REPUBLIKA.CO.ID, JAKARTA -- Ketua DPP Partai Nasdem, Willy Aditya menjelaskan satu alasan mengapa elektabilitas bakal calon presiden (capres), Anies Rasyid Baswedan turun. Hal tersebut disebabkan karena dia belum menawarkan visinya kepada masyarakat.
"Karena Mas Anies belum melakukan direct selling, jadi itu hard selling-nya belum," ujar Willy di Gedung Nusantara I, Kompleks Parlemen, Jakarta, Selasa (28/3/2023).
"Itu ya masih dalam kerangka berbelanja masalah, datang ke setiap wilayah datang ke setiap daerah dalam rangka mengumpulkan banyak aspirasi, mengumpulkan banyak masalah untuk digodok dan diformulasikan sebagai program perjuangan dan platform bersama," sambungya.
Di samping itu, tim kecil Partai Nasdem, Partai Demokrat, dan Partai Keadilan Sejahtera (PKS) terus menyerap aspirasi banyak pihak terkait calon wakil presiden (cawapres) untuk Anies Rasyid Baswedan. Salah satu usulan juga diberikan oleh Wakil Presiden ke-10 dan ke-12 Muhammad Jusuf Kalla (JK).
"Bukan hanya satu yang diusulkan Pak JK, ada banyak pertimbangan yah. Jadi ada beberapa nama yang diusulkan oleh Pak JK," ujar Willy.
JK sebagai salah satu tokoh di Indonesia tentu memiliki pandangannya terkait pendamping Anies. Usulan tersebut tentu menjadi masukan dari tim kecil Koalisi Perubahan untuk Persatuan dalam membahas cawapres untuk Anies.
"Jadi ini dalam proses berbelanja nama, meng-collect nama. Belum ada finalisasi," ujar Willy.
Indikator Politik Indonesia mencatat elektabilitas Gubernur Jawa Tengah Ganjar Pranowo stagnan dalam beberapa bulan terakhir. Sementara itu, elektabilitas Ketua Umum Partai Gerindra Prabowo Subianto mengalami kenaikan. Di sisi lain, elektabilitas Anies mengalami penurunan.

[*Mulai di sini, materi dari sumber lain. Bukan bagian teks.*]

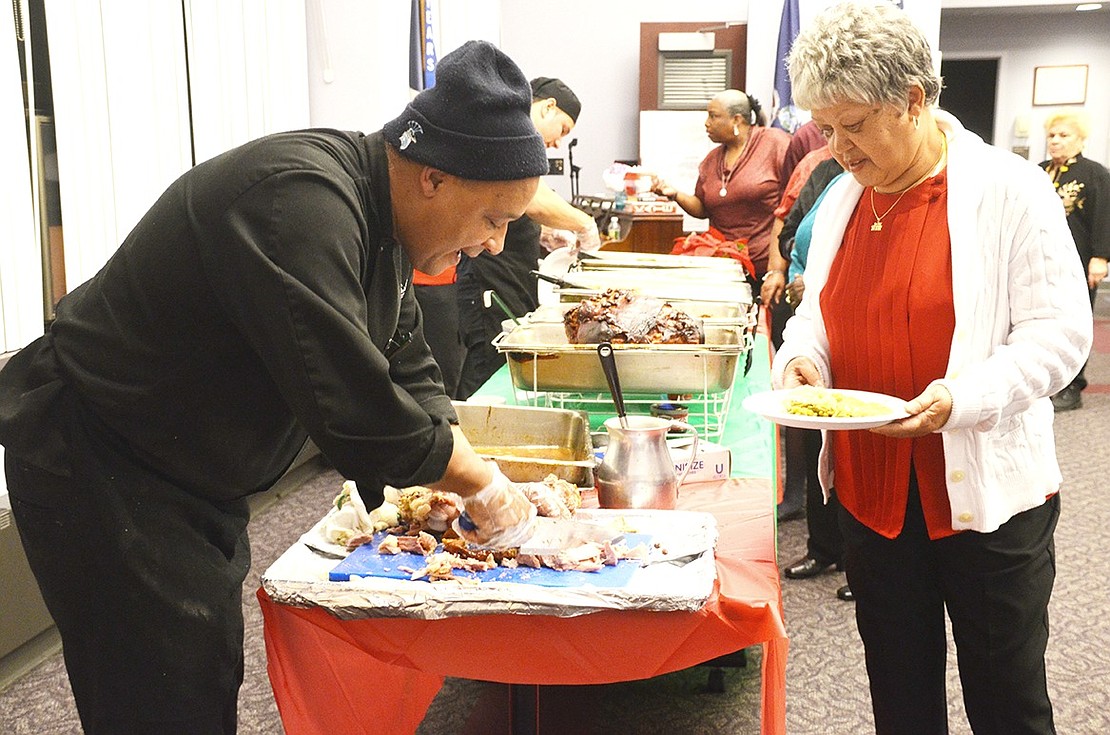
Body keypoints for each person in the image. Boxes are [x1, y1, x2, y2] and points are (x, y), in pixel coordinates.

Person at [0, 40, 554, 734]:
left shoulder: (383, 226)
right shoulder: (299, 202)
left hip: (185, 464)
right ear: (434, 179)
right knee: (160, 692)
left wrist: (452, 451)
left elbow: (406, 358)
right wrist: (484, 483)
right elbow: (360, 411)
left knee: (202, 669)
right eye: (494, 219)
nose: (497, 245)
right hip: (100, 451)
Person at [776, 2, 1092, 732]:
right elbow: (816, 314)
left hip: (983, 503)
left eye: (854, 125)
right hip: (873, 498)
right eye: (827, 128)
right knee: (901, 696)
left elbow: (1060, 335)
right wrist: (802, 360)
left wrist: (963, 398)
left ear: (914, 100)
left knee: (1006, 701)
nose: (838, 147)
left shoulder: (1008, 189)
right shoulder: (841, 197)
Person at [455, 76, 599, 400]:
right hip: (487, 279)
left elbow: (518, 205)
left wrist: (544, 233)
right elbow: (530, 198)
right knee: (487, 374)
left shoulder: (520, 142)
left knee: (506, 368)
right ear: (548, 107)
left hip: (510, 276)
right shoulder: (507, 132)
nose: (558, 143)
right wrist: (584, 224)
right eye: (562, 130)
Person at [650, 89, 791, 280]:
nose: (706, 123)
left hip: (768, 268)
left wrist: (779, 270)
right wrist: (674, 194)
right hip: (723, 268)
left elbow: (795, 197)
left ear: (737, 120)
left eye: (713, 116)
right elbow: (703, 209)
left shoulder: (774, 143)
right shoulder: (711, 160)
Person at [1038, 110, 1110, 411]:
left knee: (1074, 325)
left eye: (1063, 135)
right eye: (1052, 136)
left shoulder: (1095, 174)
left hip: (1079, 262)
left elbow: (1103, 217)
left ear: (1080, 140)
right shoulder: (1039, 171)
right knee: (1041, 324)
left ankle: (1072, 386)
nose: (1055, 141)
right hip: (1041, 261)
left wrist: (1101, 256)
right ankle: (1044, 382)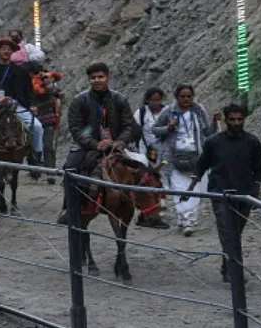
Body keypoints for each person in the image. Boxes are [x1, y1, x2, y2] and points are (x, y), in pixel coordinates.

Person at [184, 103, 261, 281]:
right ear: (226, 120)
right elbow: (201, 166)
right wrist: (190, 189)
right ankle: (235, 272)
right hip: (220, 194)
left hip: (244, 194)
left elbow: (258, 169)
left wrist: (255, 192)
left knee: (236, 232)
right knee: (228, 233)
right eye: (232, 120)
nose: (236, 123)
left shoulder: (252, 142)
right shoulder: (214, 142)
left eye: (240, 119)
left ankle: (226, 265)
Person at [56, 62, 136, 224]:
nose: (97, 80)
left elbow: (129, 125)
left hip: (116, 143)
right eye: (93, 78)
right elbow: (76, 129)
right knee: (71, 167)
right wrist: (94, 144)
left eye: (100, 77)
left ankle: (148, 210)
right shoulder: (80, 100)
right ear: (89, 80)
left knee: (142, 165)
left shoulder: (120, 99)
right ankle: (69, 208)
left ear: (108, 78)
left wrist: (120, 142)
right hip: (86, 145)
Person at [152, 83, 220, 236]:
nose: (186, 99)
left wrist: (215, 122)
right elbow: (155, 130)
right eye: (183, 96)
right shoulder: (169, 111)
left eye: (189, 96)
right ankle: (187, 220)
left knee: (194, 188)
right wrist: (168, 128)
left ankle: (187, 219)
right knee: (179, 188)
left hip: (196, 156)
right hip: (174, 157)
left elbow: (208, 133)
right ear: (177, 97)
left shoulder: (199, 110)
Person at [133, 87, 171, 229]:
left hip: (163, 151)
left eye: (158, 100)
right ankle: (150, 213)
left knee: (162, 180)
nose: (155, 103)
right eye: (152, 100)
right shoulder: (141, 113)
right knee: (148, 180)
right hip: (144, 152)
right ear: (147, 100)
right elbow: (135, 131)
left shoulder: (167, 111)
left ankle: (155, 211)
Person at [29, 62, 64, 183]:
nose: (38, 76)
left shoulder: (48, 83)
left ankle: (50, 172)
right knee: (33, 145)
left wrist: (46, 81)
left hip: (48, 118)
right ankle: (35, 170)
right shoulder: (28, 85)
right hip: (32, 119)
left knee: (48, 145)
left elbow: (59, 94)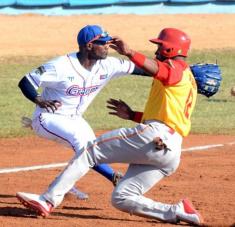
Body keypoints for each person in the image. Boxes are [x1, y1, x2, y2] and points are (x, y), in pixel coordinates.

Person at [16, 28, 204, 226]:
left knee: (89, 150)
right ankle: (178, 211)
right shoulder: (185, 77)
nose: (156, 51)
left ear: (169, 49)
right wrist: (132, 115)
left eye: (159, 46)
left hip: (155, 135)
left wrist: (130, 52)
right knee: (122, 197)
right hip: (170, 151)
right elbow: (167, 110)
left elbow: (160, 71)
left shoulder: (175, 70)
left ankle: (47, 201)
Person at [17, 24, 146, 200]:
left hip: (76, 120)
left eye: (108, 42)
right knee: (84, 146)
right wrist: (39, 100)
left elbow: (143, 70)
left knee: (94, 149)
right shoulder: (60, 66)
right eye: (103, 43)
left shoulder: (108, 65)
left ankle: (63, 183)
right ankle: (115, 178)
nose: (108, 46)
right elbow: (26, 81)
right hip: (48, 118)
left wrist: (172, 72)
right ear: (89, 46)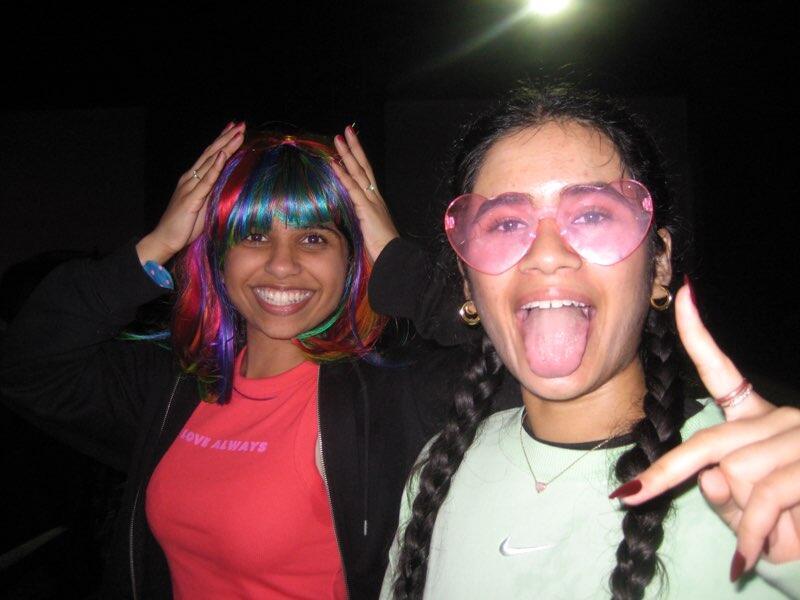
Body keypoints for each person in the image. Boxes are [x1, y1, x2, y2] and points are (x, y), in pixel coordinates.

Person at [0, 126, 522, 599]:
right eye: (254, 235)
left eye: (313, 238)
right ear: (218, 255)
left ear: (350, 259)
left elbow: (530, 377)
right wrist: (156, 247)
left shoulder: (392, 398)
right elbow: (29, 364)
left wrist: (398, 265)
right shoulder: (174, 388)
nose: (281, 264)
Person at [331, 85, 800, 599]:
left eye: (593, 215)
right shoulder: (437, 470)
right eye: (506, 224)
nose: (547, 253)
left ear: (660, 263)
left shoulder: (762, 480)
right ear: (467, 283)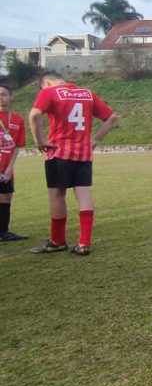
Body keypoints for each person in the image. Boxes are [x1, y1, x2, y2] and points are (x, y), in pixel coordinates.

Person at [28, 72, 117, 256]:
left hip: (59, 150)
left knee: (57, 194)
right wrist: (96, 139)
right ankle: (84, 243)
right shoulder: (87, 93)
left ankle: (57, 240)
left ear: (47, 83)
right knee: (83, 192)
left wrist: (40, 141)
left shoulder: (49, 92)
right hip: (83, 152)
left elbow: (34, 115)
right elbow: (112, 118)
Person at [0, 85, 28, 242]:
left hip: (6, 168)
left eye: (4, 94)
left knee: (5, 198)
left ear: (10, 97)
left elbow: (17, 145)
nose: (1, 97)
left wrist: (10, 168)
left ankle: (3, 232)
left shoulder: (18, 120)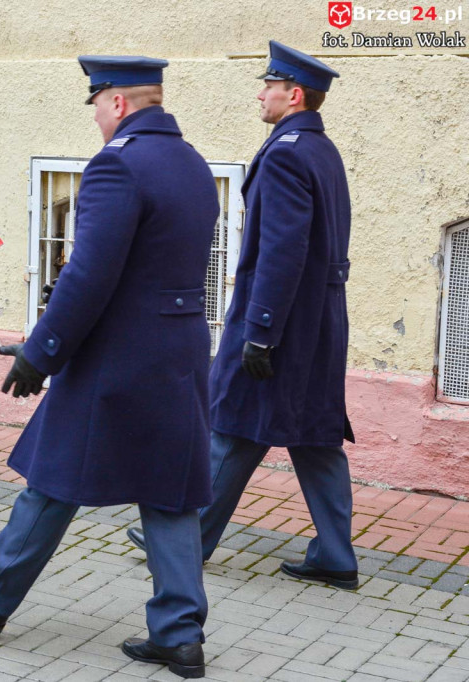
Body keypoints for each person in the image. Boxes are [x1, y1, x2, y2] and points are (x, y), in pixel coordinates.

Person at [0, 56, 219, 680]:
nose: (96, 120)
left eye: (95, 106)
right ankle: (180, 633)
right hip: (183, 348)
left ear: (116, 102)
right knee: (171, 492)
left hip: (120, 355)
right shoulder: (192, 162)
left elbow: (89, 274)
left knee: (55, 472)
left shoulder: (119, 163)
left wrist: (42, 353)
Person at [126, 42, 358, 591]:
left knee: (231, 426)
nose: (261, 93)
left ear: (293, 94)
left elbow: (283, 250)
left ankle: (188, 541)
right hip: (319, 320)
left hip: (280, 323)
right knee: (315, 438)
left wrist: (261, 331)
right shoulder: (319, 149)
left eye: (269, 85)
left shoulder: (285, 153)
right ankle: (335, 554)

Direktur Eksekutif Indikator Politik Indonesia Burhanuddin Muhtadi menambahkan dalam simulasi tiga nama calon presiden, elektabilitas Ganjar masih tertinggi dengan 36,8 persen. Di bawahnya, Prabowo (27 persen), Anies (26,8 persen), dan 9,4 persen suara lainnya mengaku tidak tahu atau tidak menjawab.